INSTRUCTION: Can you reproduce every one of the following entries line for line, without changing a single character?

Text extracted from the pages
###

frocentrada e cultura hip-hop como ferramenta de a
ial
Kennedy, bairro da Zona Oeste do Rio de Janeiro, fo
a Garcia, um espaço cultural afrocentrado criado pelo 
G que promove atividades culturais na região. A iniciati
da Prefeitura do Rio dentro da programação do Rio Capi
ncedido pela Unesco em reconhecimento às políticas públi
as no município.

###

OUTPUT BELOW:
frocentrada e cultura hip-hop como ferramenta de a
ial
Kennedy, bairro da Zona Oeste do Rio de Janeiro, fo
a Garcia, um espaço cultural afrocentrado criado pelo 
G que promove atividades culturais na região. A iniciati
da Prefeitura do Rio dentro da programação do Rio Capi
ncedido pela Unesco em reconhecimento às políticas públi
as no município.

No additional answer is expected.